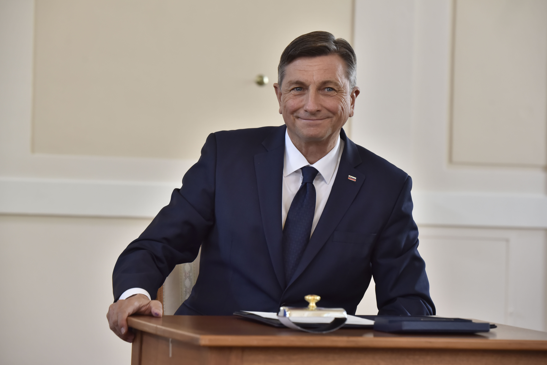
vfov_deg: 10.1
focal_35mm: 136
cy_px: 182
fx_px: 2067
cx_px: 273
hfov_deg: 15.1
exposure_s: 1/200
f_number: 5.6
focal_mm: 135
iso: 1000
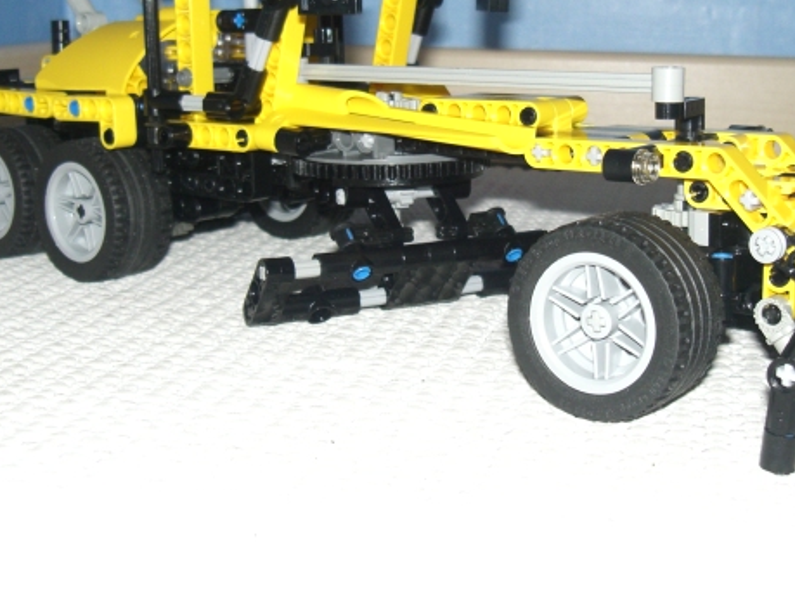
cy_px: 187
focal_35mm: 53
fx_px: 1217
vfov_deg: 27.3
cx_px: 445
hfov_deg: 36.1
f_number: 3.1
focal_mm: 6.3
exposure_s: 1/60
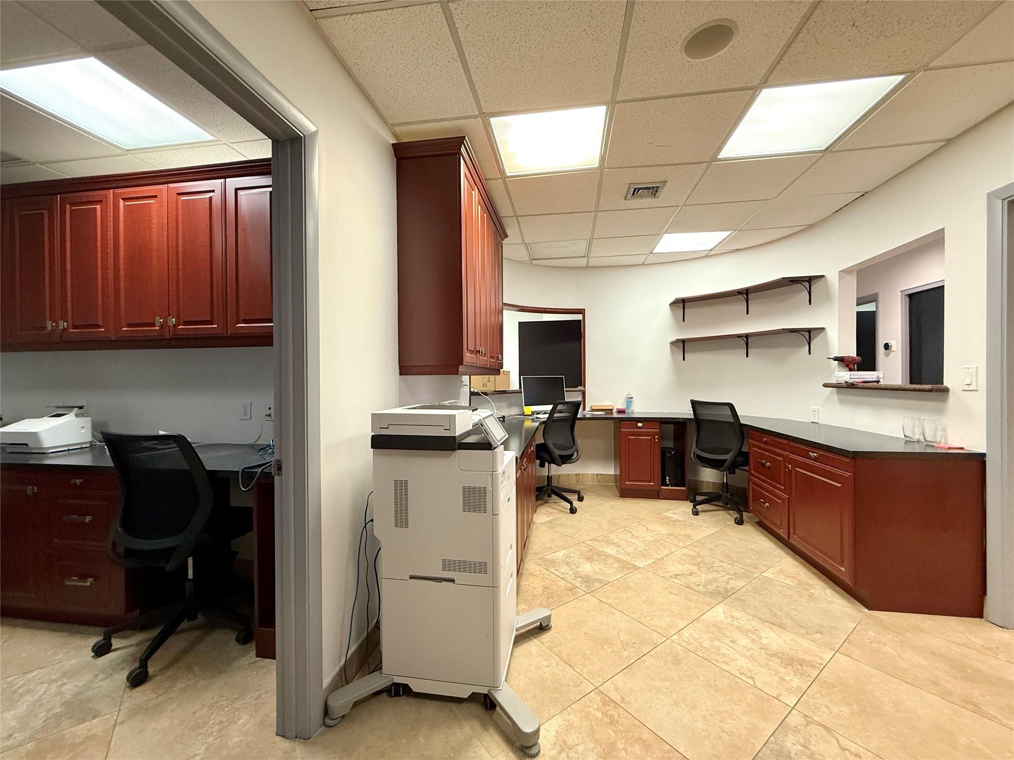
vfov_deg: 85.7
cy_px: 380
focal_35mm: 14
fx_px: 410
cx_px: 507
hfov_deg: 102.1
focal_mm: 2.22
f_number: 2.2
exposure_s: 1/60
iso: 250
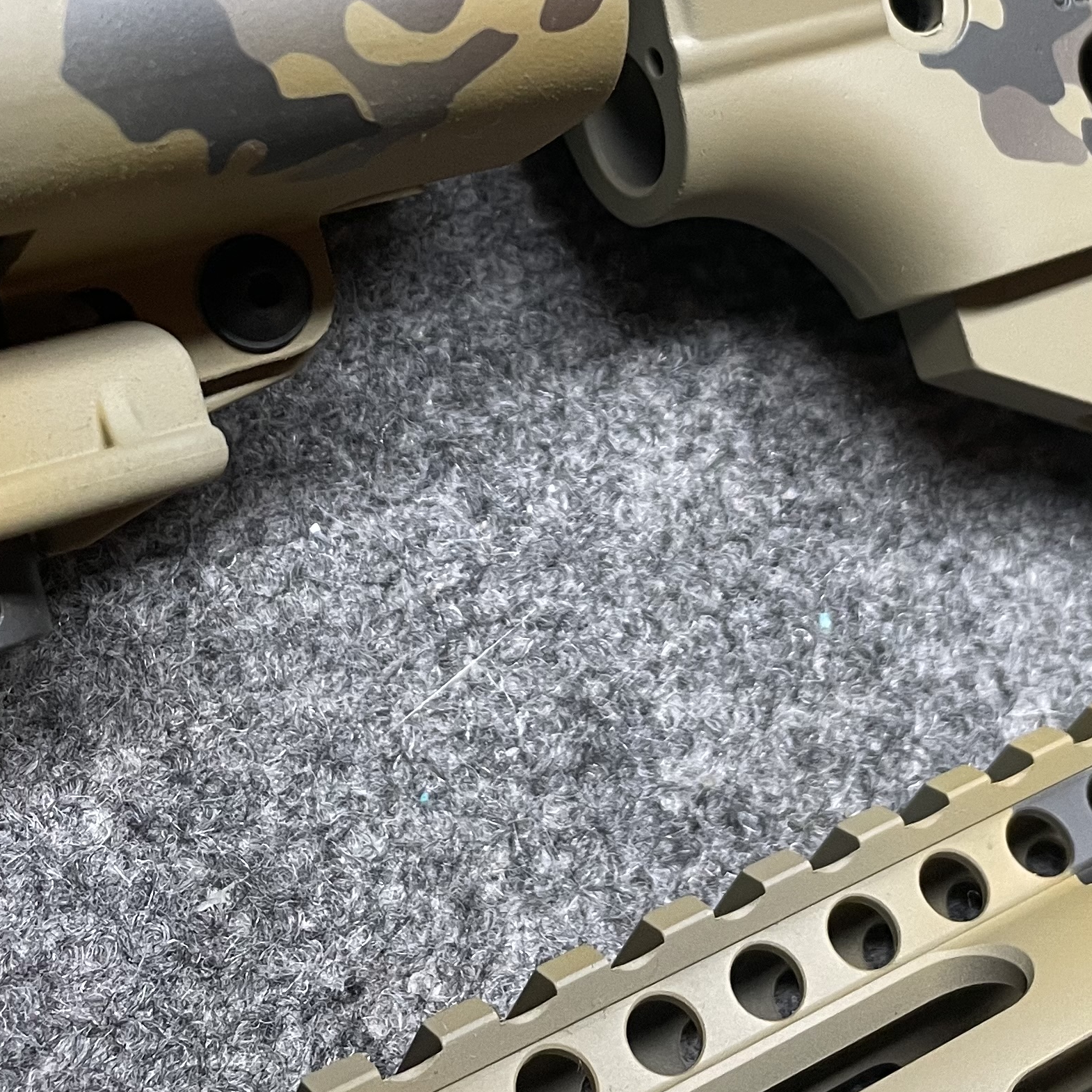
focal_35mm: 59
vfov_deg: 28.5
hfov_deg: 28.9
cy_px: 234
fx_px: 2106
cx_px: 705
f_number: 1.6
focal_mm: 4.2
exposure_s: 1/60
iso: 200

------------------------

◆ **Assignment**
Transcribe every record above exactly as written, leaving out any pictures.

◆ **Task answer**
vfov_deg: 10.1
focal_35mm: 136
cy_px: 182
fx_px: 2067
cx_px: 273
hfov_deg: 15.1
exposure_s: 1/200
f_number: 5.6
focal_mm: 135
iso: 1000
cy_px: 187
focal_35mm: 53
fx_px: 1217
vfov_deg: 27.3
cx_px: 445
hfov_deg: 36.1
f_number: 3.1
focal_mm: 6.3
exposure_s: 1/60
vfov_deg: 85.7
cy_px: 380
focal_35mm: 14
fx_px: 410
cx_px: 507
hfov_deg: 102.1
focal_mm: 2.22
f_number: 2.2
exposure_s: 1/60
iso: 250
focal_35mm: 59
vfov_deg: 28.5
hfov_deg: 28.9
cy_px: 234
fx_px: 2106
cx_px: 705
f_number: 1.6
focal_mm: 4.2
exposure_s: 1/60
iso: 200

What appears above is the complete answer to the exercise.